Nokia has received some good news, and its future looks much brighter now. The biggest problem that Nokia had was that after it abandoned its Symbian operating system in favor of Microsoft's (NASDAQ:MSFT) Window operating system, it was unable to compete against competitors like Apple (NASDAQ:AAPL) and Samsung (OTC:SSNLF) in the competitive smartphone market. But recent news has come out that makes it appear that Nokia may once again become a competitor in the smartphone market.
On July 19, shares of Nokia rose 8% higher after the company announced it had sold 4 million new Lumia smartphones running Windows in the second quarter, more than analysts had expected, and double its sales in the first quarter. News that the Lumia window phones were increasing in popularity was the spark that pushed Nokia's stock price higher. Microsoft plans to aggressively promote the release of its Windows 8 operating system. That will help to enhance the release of Lumia Windows 8 phones through Verizon (NYSE:VZ), AT&T (NYSE:T), and T-Mobile.

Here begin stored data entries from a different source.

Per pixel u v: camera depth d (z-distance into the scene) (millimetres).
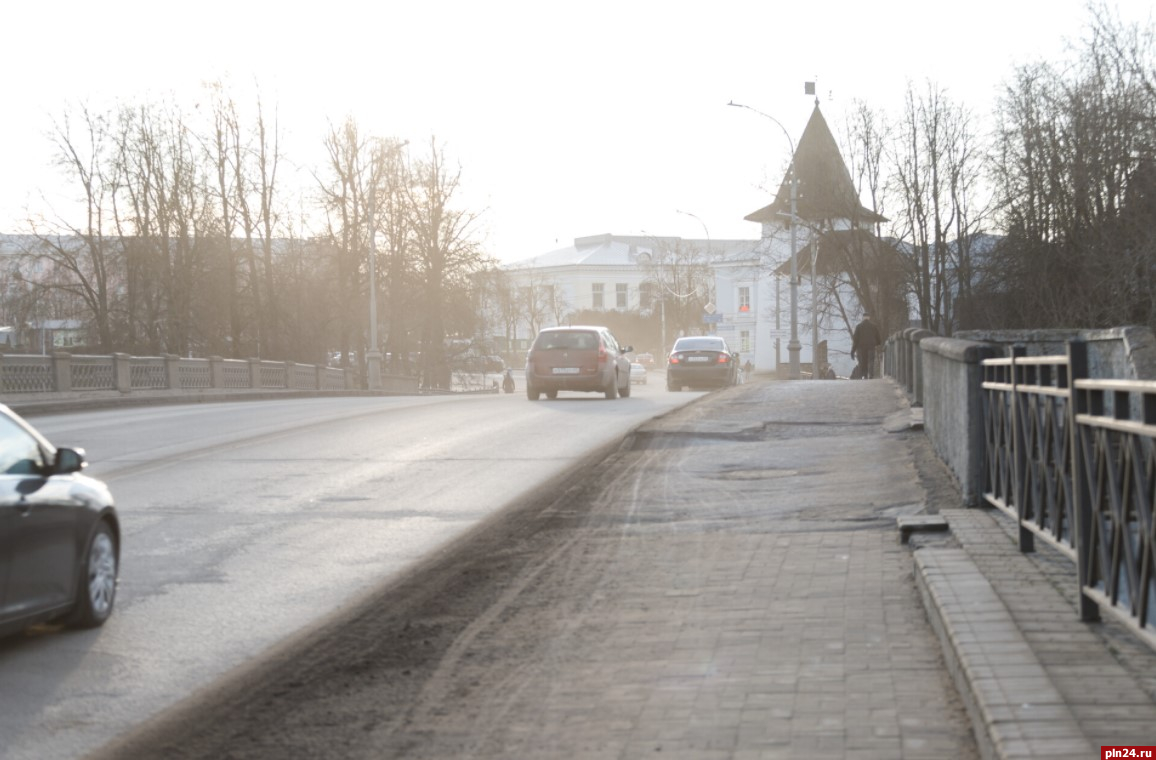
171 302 57000
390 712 5777
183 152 58031
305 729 5574
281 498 12977
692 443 16234
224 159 59000
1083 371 5848
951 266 56969
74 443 18766
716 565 8781
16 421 7449
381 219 62719
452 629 7367
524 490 13180
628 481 13250
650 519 10883
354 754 5207
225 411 26391
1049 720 4359
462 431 19922
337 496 13086
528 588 8398
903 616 6957
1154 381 4637
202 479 14500
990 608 6145
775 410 19484
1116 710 4473
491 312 71188
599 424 20781
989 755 4363
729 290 98562
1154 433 4637
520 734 5332
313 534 10875
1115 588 5414
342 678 6398
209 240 58562
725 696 5641
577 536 10273
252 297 61750
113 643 7289
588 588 8289
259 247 63062
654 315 121312
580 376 29156
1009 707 4531
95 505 7738
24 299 54406
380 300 63344
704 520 10688
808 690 5641
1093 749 4051
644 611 7523
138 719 5801
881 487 11391
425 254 64562
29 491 7016
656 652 6539
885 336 58969
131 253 56406
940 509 9891
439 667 6527
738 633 6812
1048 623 5844
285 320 62312
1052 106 40531
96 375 31656
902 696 5453
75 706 6023
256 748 5332
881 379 28109
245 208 59469
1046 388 6738
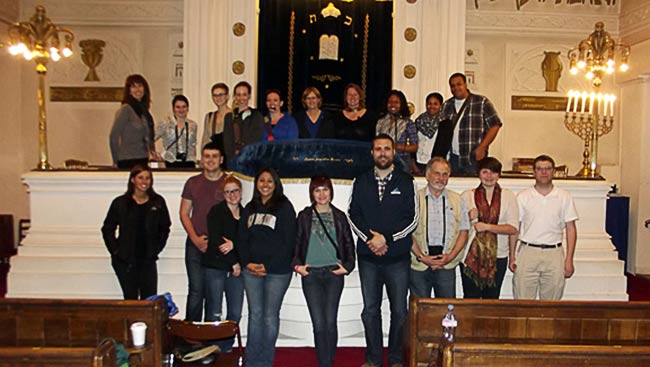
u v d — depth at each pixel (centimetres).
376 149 385
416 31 817
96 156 870
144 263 433
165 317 341
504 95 881
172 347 357
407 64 818
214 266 405
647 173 812
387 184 390
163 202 439
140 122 539
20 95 860
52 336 326
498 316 333
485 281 417
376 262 395
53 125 867
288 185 459
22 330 325
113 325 324
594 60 586
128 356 293
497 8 867
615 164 870
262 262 385
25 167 865
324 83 808
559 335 335
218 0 800
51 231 515
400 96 533
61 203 519
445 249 406
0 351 229
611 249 536
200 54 797
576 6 874
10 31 560
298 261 388
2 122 850
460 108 539
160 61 867
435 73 814
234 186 401
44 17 530
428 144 561
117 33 864
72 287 506
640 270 818
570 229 438
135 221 428
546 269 431
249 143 510
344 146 452
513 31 872
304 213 393
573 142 890
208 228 409
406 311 398
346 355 450
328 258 387
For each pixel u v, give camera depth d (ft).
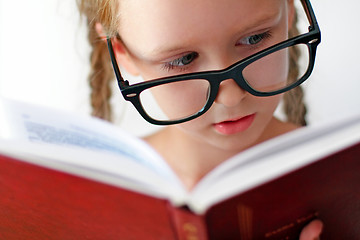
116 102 2.11
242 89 1.50
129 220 1.26
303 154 1.19
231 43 1.44
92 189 1.22
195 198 1.16
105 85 2.09
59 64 2.16
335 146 1.19
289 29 1.61
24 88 2.21
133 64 1.56
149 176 1.19
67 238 1.41
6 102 1.49
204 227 1.17
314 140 1.20
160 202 1.18
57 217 1.35
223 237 1.24
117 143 1.39
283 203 1.24
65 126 1.45
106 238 1.35
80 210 1.30
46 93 2.19
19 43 2.24
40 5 2.18
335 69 2.09
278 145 1.22
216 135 1.64
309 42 1.47
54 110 1.44
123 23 1.47
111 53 1.52
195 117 1.53
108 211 1.26
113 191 1.20
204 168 1.86
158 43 1.42
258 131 1.68
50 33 2.16
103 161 1.21
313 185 1.24
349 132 1.21
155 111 1.57
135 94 1.48
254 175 1.17
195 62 1.48
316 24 1.47
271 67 1.51
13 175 1.28
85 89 2.15
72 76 2.16
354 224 1.42
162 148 1.91
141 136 1.99
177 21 1.38
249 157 1.20
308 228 1.33
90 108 2.15
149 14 1.40
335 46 2.11
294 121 2.02
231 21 1.39
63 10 2.12
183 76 1.45
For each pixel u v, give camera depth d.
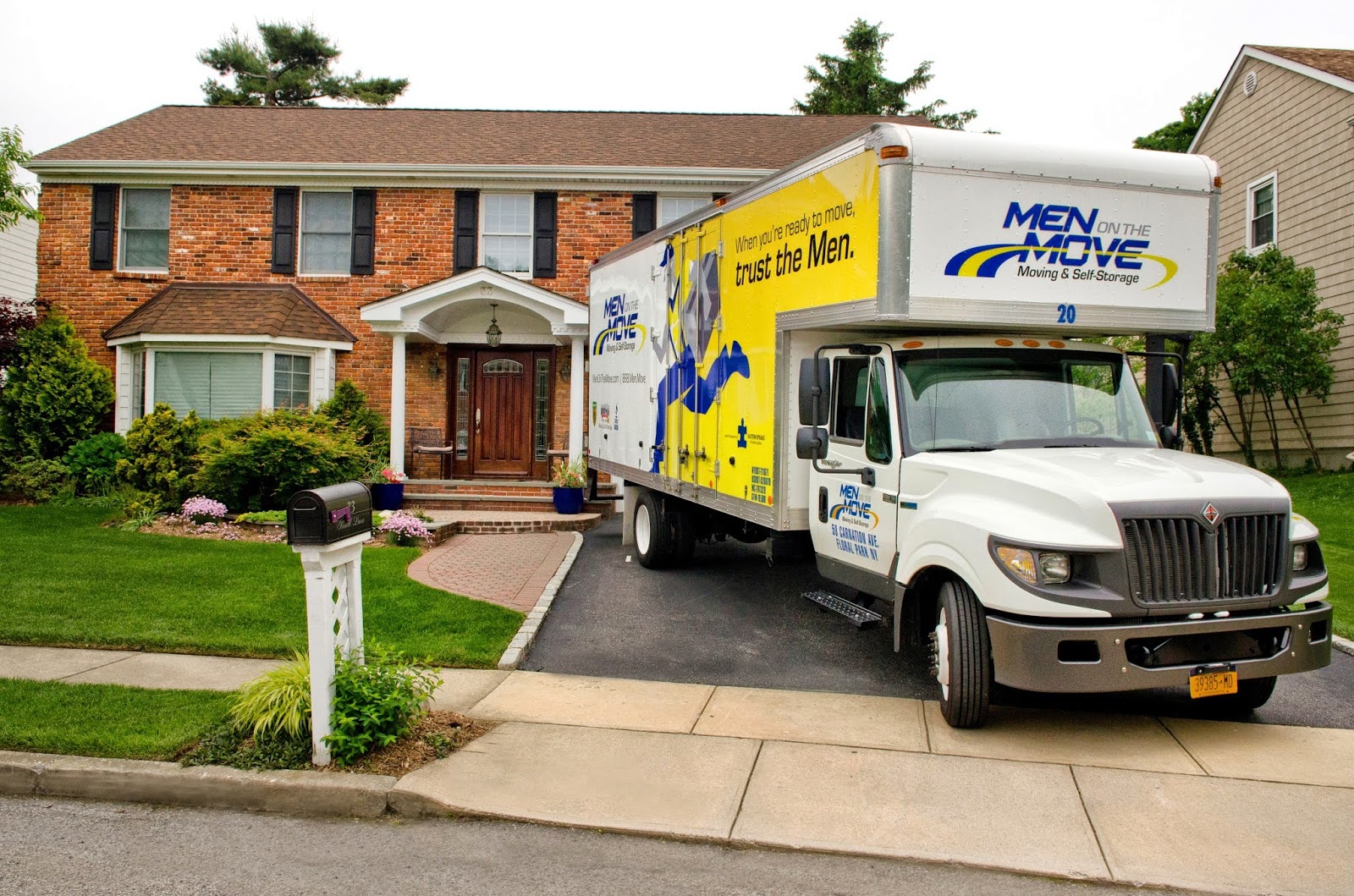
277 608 7.87
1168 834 4.20
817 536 7.05
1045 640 4.83
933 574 5.69
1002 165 5.88
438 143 17.95
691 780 4.80
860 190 5.96
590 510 14.85
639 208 16.89
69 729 5.15
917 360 6.25
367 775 4.76
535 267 16.88
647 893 3.79
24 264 19.42
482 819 4.46
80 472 14.86
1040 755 5.09
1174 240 6.23
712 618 8.19
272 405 15.66
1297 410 15.91
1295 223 16.55
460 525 13.05
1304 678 6.50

Nokia recently announced the release of two new Lumia phones that will be the first to feature the Windows Phone 8 operating system. The Lumia 920 and 820 look very nice and have received a good amount of praise. They both run Windows Phone 8, which features a fully customizable and intuitive start screen that appears user-friendly. The company claims that screens on the phones have the fastest refresh rate of any phone on the market, and the PureView camera is loaded with features. Indeed, the camera could prove to be a major differentiating factor (daily cell phone photos taken have surpassed daily digital camera photos taken in 2012). The augmented reality functionality and native navigation system also represent major improvements on some of the most-often used smart phone features. The Lumia 820 is a midrange device and is distributed through AT&T and T-Mobile. The Lumia 920 is a high end handset distributed by AT&T.
There has been more good news for Nokia - it was announced on August 24th that Apple had won its patent infringement lawsuit against Samsung. This is good news for Nokia because it could benefit if Apple wins its injunction aimed at preventing some of Samsung's devices from being sold in the U.S. If the court prohibits Samsung from selling handsets in the U.S., Nokia will face less competition as it releases its new Windows 8 smartphones. There is also the possibility that Samsung which supplies parts that are used in Apples iPhones and iPads will retaliate by not providing the supplies that Apple needs to produce its products. There were reports of shortages of the new Apple iPhone 5. This would further reduce competition when Nokia's releases its new Windows 8 smartphones. The timing of these legal actions should help boost Nokia's position in the smartphone market.
Furthermore, not all phones are smart phones, and it is easy to forget that most of the cell phone owners in the world do not yet possess even a 3G device, much less a 4G. The basic phone market is actually Nokia's most important market. Nokia's basic phones - the Asha line - have sold very well in the United States and have, more importantly, made serious headway in the Chinese and Indian markets, where consumers spend less money on phones. This success in the Indian and Chinese market will continue to prove fruitful and remain an important source of revenue for the company.
There has been much positive press on the topic of the patent portfolio for Nokia, and there are a number of interesting features. Nokia holds about 18.9 percent of all the essential patents for 4G/LTE functionality, and 4G is still in its infancy in respect to the worldwide market. The company has a portfolio of patents with an average lifespan of 13.8 years - a positive given the fact that it presently receives about $615 million yearly to license them. The estimated present value of the patent portfolio ranges between $3.1 billion and $6 billion, depending on the analyst. In the worst case scenario, the patent portfolio stands to be a significant store of cash. Nokia's mapping patents, which were essentially acquired with its $8 billion NAVTEQ purchase in the early 2000s, are finally being fully exploited in the new smartphones.
Nokia is a good buy. It is the second largest manufacturer of cell phones in the world. Additionally, unlike PC companies that are suffering from sluggish sales growth, Nokia is in a market with excellent growing trends. There were more smartphones sold in 2011 than PCs, the first year ever in which that was the case. Mobile devices are growing at a very fast rate, and Nokia is prepared to capture its share of the market. At its present value, Nokia is much undervalued. Nokia will be a good long-term investment.
Disclosure: I have no positions in any stocks mentioned, and no plans to initiate any positions within the next 72 hours. I wrote this article myself, and it expresses my own opinions. I am not receiving compensation for it (other than from Seeking Alpha). I have no business relationship with any company whose stock is mentioned in this article.